Sure. Blame the faulty spokes in the wheel. Blame Canada for not supporting the Expos and allowing Vazquez to pitch for Florida. Blame Pelfrey for being Pelfrey (I always find that handy). Blame one loused-up bunt for the Mets not doing a damn thing offensively. That’s the problem with sending plays like the wheel to the forensics lab for intense investigation. You wind up with evidence, but you don’t necessarily catch the culprit.

It’s no mystery why the Mets lost. They didn’t touch Vazquez, and Pelfrey — who tips his hat to the Marlins and calls them his daddy — was sooner or later going to crack. The wheel was just a convenient alibi.

7 comments to As Wheel As Wheel Gets

  • Kevin From Flushing

    Wild night for me at the game last night. First, the bizarre: it was the first time I have ever seen Pelfrey start a game at Citi Field, and I was there for the 25th time.

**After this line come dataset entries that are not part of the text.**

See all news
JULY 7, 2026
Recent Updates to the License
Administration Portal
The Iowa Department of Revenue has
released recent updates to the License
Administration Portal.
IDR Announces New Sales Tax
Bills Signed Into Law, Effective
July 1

How does one NOT see Pelfrey at least once (without actively trying to avoid him) over the first 24?

    Second, the once-in-a-lifetime moment: our fantastic 6th row seats in the Pepsi Porch were good for 8 innings, but my girlfriend and I decided to move down to the front row for the 9th in a losing 5-0 affair. First batter up, Stanton launches one right at us. We give the ball its space and it hits square into the seat where my girlfriend was sitting, making it the first opposite field home run in Pepsi Porch history. I reached down, picked it up, and raised it in the air with a smile on my face as I’d now experienced something I’d always wondered if I’d ever get a chance to do: “catch” a home run ball.

    And then I remembered whose home run ball it was so I promptly threw it right back onto the field. No regrets.

    • Congratulations on your catch-like grab and, I guess, the courage of your convictions.

      The run stayed on the board, though, right?

    • joenunz

      Kevin – Since you read this blog, I’m sure you are a real Mets fan, so I won’t repeat what I called the person who threw Stanton’s HR back when it happened. (I was across the field in section 528)

      As far as I know, that “tradition” started in the Wrigley Field Bleachers and considering the history of that spot and those fans in the baseball-time-space continuum, I understand why it’s acceptable there.

      But tossing an opponent’s homerun back to the field in Shea/Citi is just as bad as (if not worse than) Jeff Wilpon’s idiotic decision a few years back to copy “Sweet Caroline” from the RedSox.

      And to answer the obvious question…yes, if I catch a Derek Jeter home run in Citi Field, I’m keeping it. No regrets.

  • Florida Met Fan Rich

    I can’t count that high to determine how many things went wrong on the dreaded “Wheel Play”

    Of course if Pelf doesn’t walk the eighth guy, the play never happens!

  • Pat O"Hern

    Bought your book in case of cablt tv outage during Hurricane. Looking forward to reading it in silence during the Yankee Philly World Series.